Le cadre OSA en tant que tel reste profondément prudent dans son approche. Il ne cible spécifiquement et délibérément que les «pays partageant les mêmes idées» et se présente dans le langage de l’assistance plutôt que de la coopération ou de l’alliance stratégique pure et simple, et il a été formulé d’une manière qui est sensible aux besoins des publics nationaux et internationaux avec auquel le gouvernement japonais doit faire face.

Néanmoins, l’OSA représente une autre composante de l’assouplissement constant des normes pacifistes-isolationnistes du Japon, et il reflète le sentiment accru d’insécurité nationale parmi les décideurs politiques japonais et les membres du public. Pour les décideurs politiques, l’OSA semble être une sorte d’exercice prudent et mesuré pour voir quelle sera la réponse du Japon à une coopération plus solide en matière de sécurité à l’avenir. Déjà, l’idée d’OSA ou quelque chose de similaire étant proposée à l’Ukraine a été flottébien qu’il s’agisse d’un affaiblissement ostensible de la directive selon laquelle l’OSA ne sera pas étendue lorsqu’il existe une possibilité qu’elle soit « directement liée à tout conflit international ».

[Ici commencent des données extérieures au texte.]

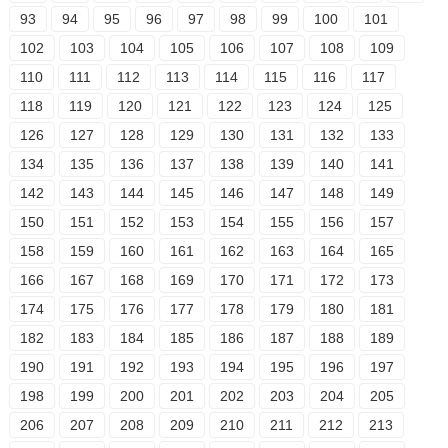
93
94
95
96
97
98
99
100
101
102
103
104
105
106
107
108
109
110
111
112
113
114
115
116
117
118
119
120
121
122
123
124
125
126
127
128
129
130
131
132
133
134
135
136
137
138
139
140
141
142
143
144
145
146
147
148
149
150
151
152
153
154
155
156
157
158
159
160
161
162
163
164
165
166
167
168
169
170
171
172
173
174
175
176
177
178
179
180
181
182
183
184
185
186
187
188
189
190
191
192
193
194
195
196
197
198
199
200
201
202
203
204
205
206
207
208
209
210
211
212
213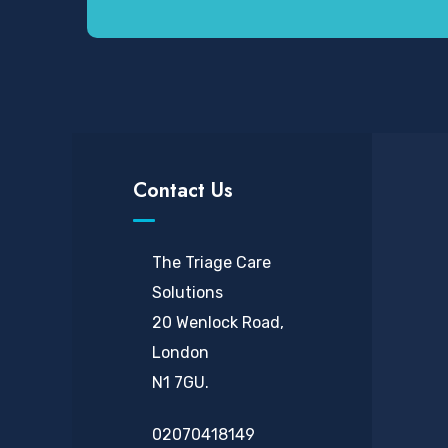
Contact Us
The Triage Care
Solutions
20 Wenlock Road,
London
N1 7GU.
02070418149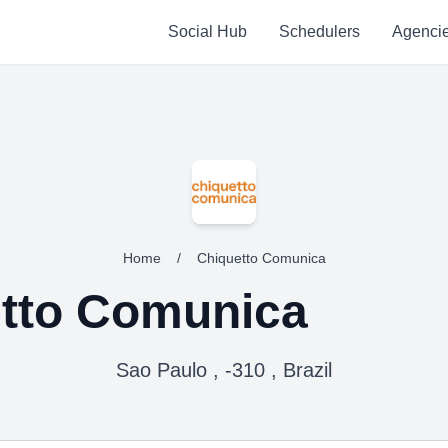
Social Hub
Schedulers
Agenci
Home
/
Chiquetto Comunica
tto Comunica
Sao Paulo , -310 , Brazil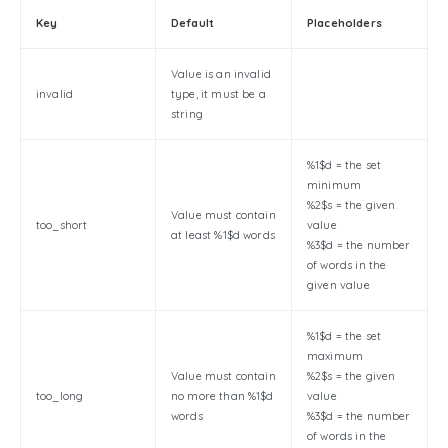
Key
Default
Placeholders
Value is an invalid
invalid
type, it must be a
string
%1$d = the set
minimum
%2$s = the given
Value must contain
too_short
value
at least %1$d words
%3$d = the number
of words in the
given value
%1$d = the set
maximum
Value must contain
%2$s = the given
too_long
no more than %1$d
value
words
%3$d = the number
of words in the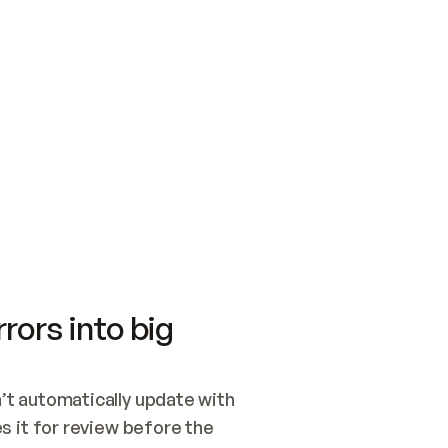
SWITCH TO UPDATING 
Quickstart
Security
WIRED, OR OPEN A CH
NOTHING EXISTS.  
Get up and running fast with Acme.
Monitor and optimi
## BUILD AND PUBLIS
CREATE THE SITE WIT
AND PUBLISH. SKIP G
ONCE THE SITE IS LI
THEN GIVE IT TO ME.
Meet our customers
Quickstart
Security
Get up and running fast with Acme
Monitor and optimi
rors into big
t automatically update with 
 it for review before the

Il reste également à voir comment le cadre OSA fonctionnera en tandem avec certaines des autres initiatives de sécurité du Japon, telles que le cadre Indo-Pacifique libre et ouvert qui a été défendu ces dernières années. Si ce cadre est considéré comme un succès, il est probable qu’il ne fera que s’étendre et approfondir le rôle de sécurité du Japon, non seulement en Asie de l’Est, mais peut-être sur la scène mondiale. Le Japon, géant endormi en termes de sécurité, commence peut-être enfin à s’agiter.